Blount Out as FA

Bond dealer William Blount of Montgomery resigned last week as financial adviser of the Birmingham Waterworks and Sewer Board, according to the Birmingham News.

Blount, Birmingham Mayor Larry Langford, and lobbyist Albert LaPierre in December were named in a 101-count federal indictment on charges that included conspiracy, bribery, fraud, money laundering, and filing false tax returns in connection with a long-running bribery scheme related to bond and other financial transactions in Jefferson County. Their trial is May 4.

Birmingham is the seat of Jefferson County.

The Securities and Exchange Commission also has filed a civil case alleging securities fraud charges against Langford, LaPierre, and Blount and his firm Blount Parrish & Co. involving Jefferson County’s security-based swaps. Attorneys for the trio are expected to argue during a hearing Jan. 30 for dismissal of the case on the grounds that the SEC has no jurisdiction over security-based swap agreements.

The Waterworks and Sewer Board, which plans to sell up to $150 million of bonds when market conditions improve, is conducting a search for a new financial adviser, the Birmingham News said.

The board last sold $10 million of water revenue bonds in mid-November with Blount Parrish as financial adviser.

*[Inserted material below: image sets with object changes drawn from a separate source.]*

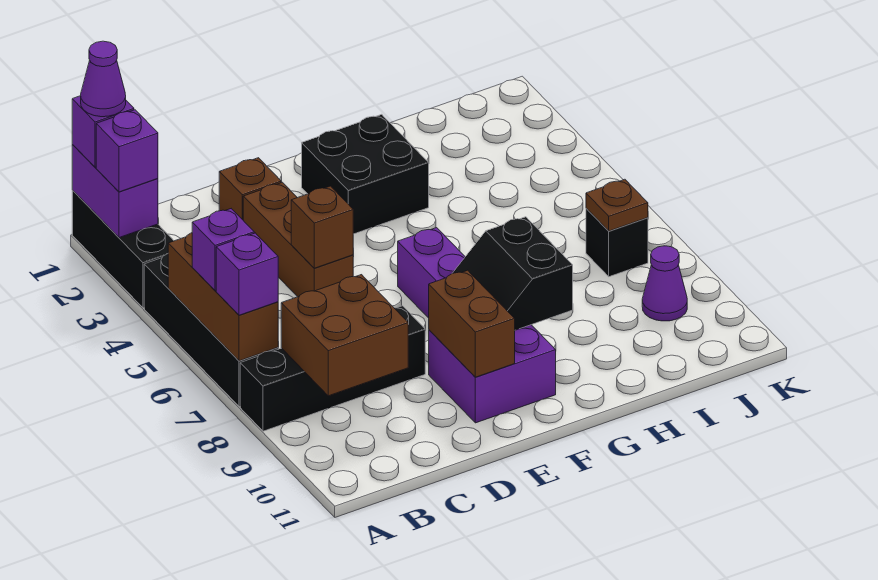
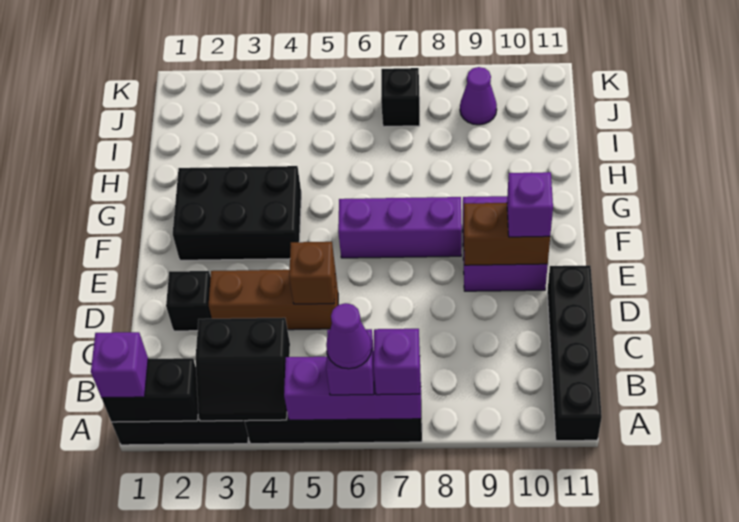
purple brick A1:A2 level 2 -> black brick A1:A2 level 2
purple cone A1 level 4 -> purple cone A6 level 4
purple brick A2 level 3 -> purple brick E10 level 3
brown brick A5:A7 level 2 -> purple brick A5:A7 level 2
black brick A8:D8 level 1 -> black brick A11:D11 level 1
brown brick B8:C9 level 2 -> none
brown brick D2 level 1 -> black brick D2 level 1
black brick F2:G3 level 1 -> black brick F2:G4 level 1
black slope F8:G9 level 2 top G -> black slope A3:B4 level 2 top B
brown plate J7 level 2 -> none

The 20-year bonds yielded 4.5% in 2014, 5.2% in 2020, and 5.75% in 2029, according to data on Thomson’s Municipal Monitor.

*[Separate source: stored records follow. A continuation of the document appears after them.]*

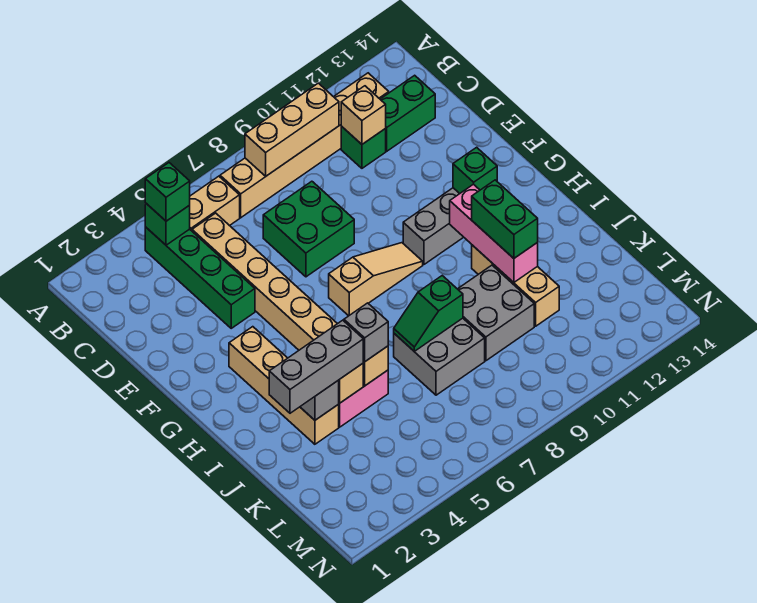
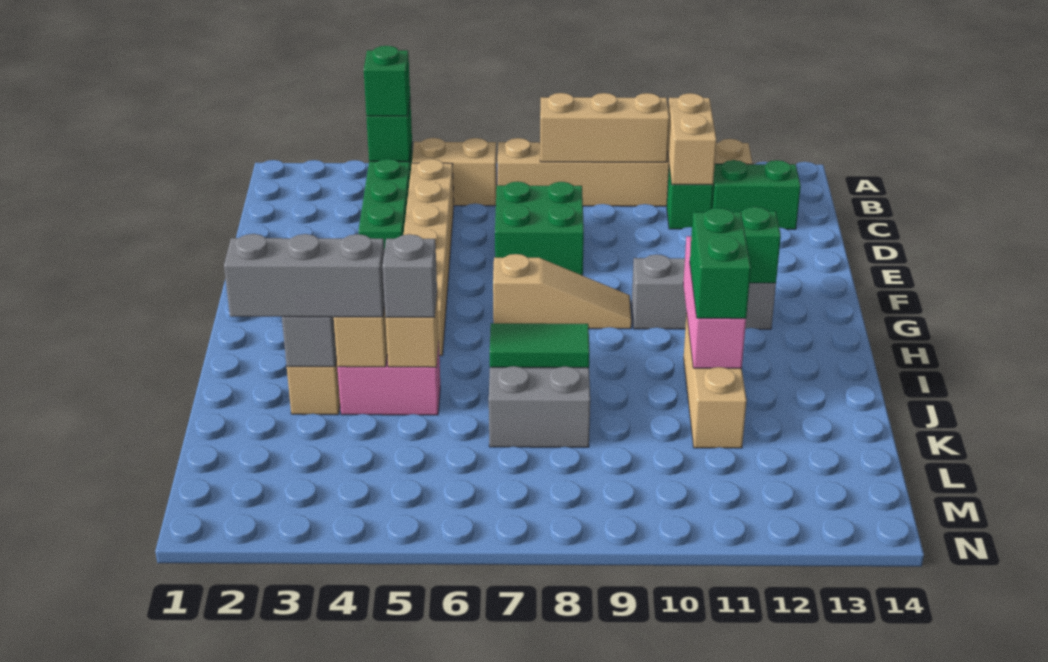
tan brick C11 level 2 -> tan brick B11:C11 level 2
green slope J7:J8 level 2 top 8 -> green tile J7:J8 level 2
grey brick J9:K10 level 1 -> none

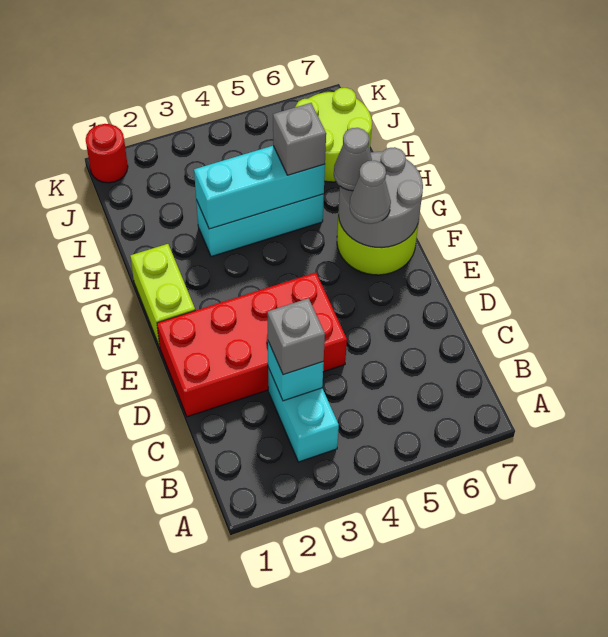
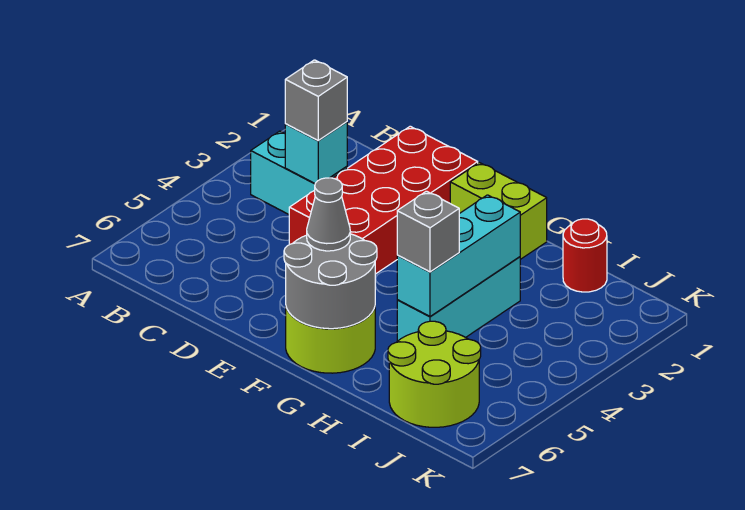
grey cone G6 level 3 -> none
red round brick K1 level 1 -> red round brick I1 level 1

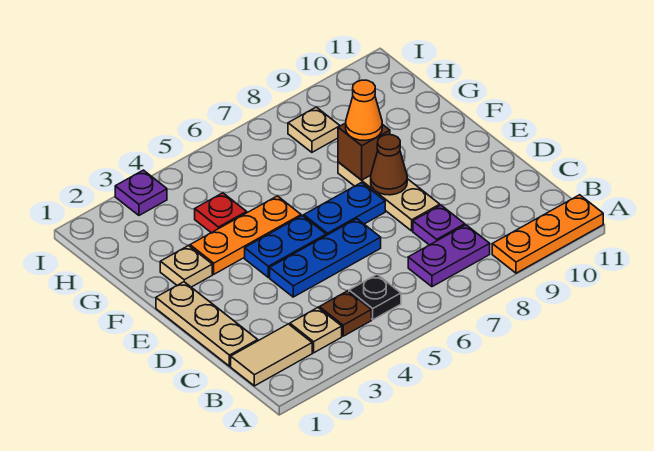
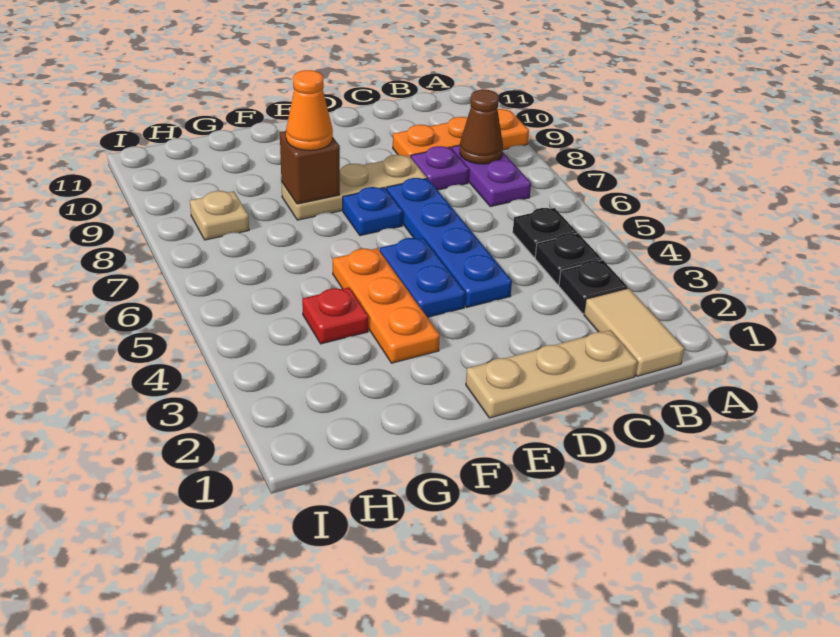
orange plate A9:A11 level 1 -> orange plate A9:C9 level 1
tan plate B3 level 1 -> black plate B3 level 1
brown plate B4 level 1 -> black plate B4 level 1
blue plate D4:D6 level 1 -> blue plate D4:D7 level 1
blue plate E6:E7 level 1 -> blue plate E7 level 1
brown cone E8 level 2 -> brown cone B8 level 2
tan plate F2 level 1 -> none
purple plate I3 level 1 -> none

The bonds were rated A2 by Moody’s Investors Service, which also placed a positive outlook on the credit, and AA-minus by Standard & Poor’s.

Standard & Poor’s rating also represented an upgrade on $300 million of outstanding senior-lien debt to AA-minus from A-plus. The agency also upgraded its rating on

$325 million of outstanding subordinate-lien debt to A-plus from A.

“The upgrade reflects management’s willingness to increase rates to maintain sound operations, sound overall debt service coverage, adequate funding of capital, and good reserve levels within the adverse rate-raising environment in which it operates,” analyst Edward McGlade said in November.

Moody’s expressed similar sentiments when it placed a positive outlook on the board’s A2 senior debt rating and the A3 rating on the subordinate outstanding debt.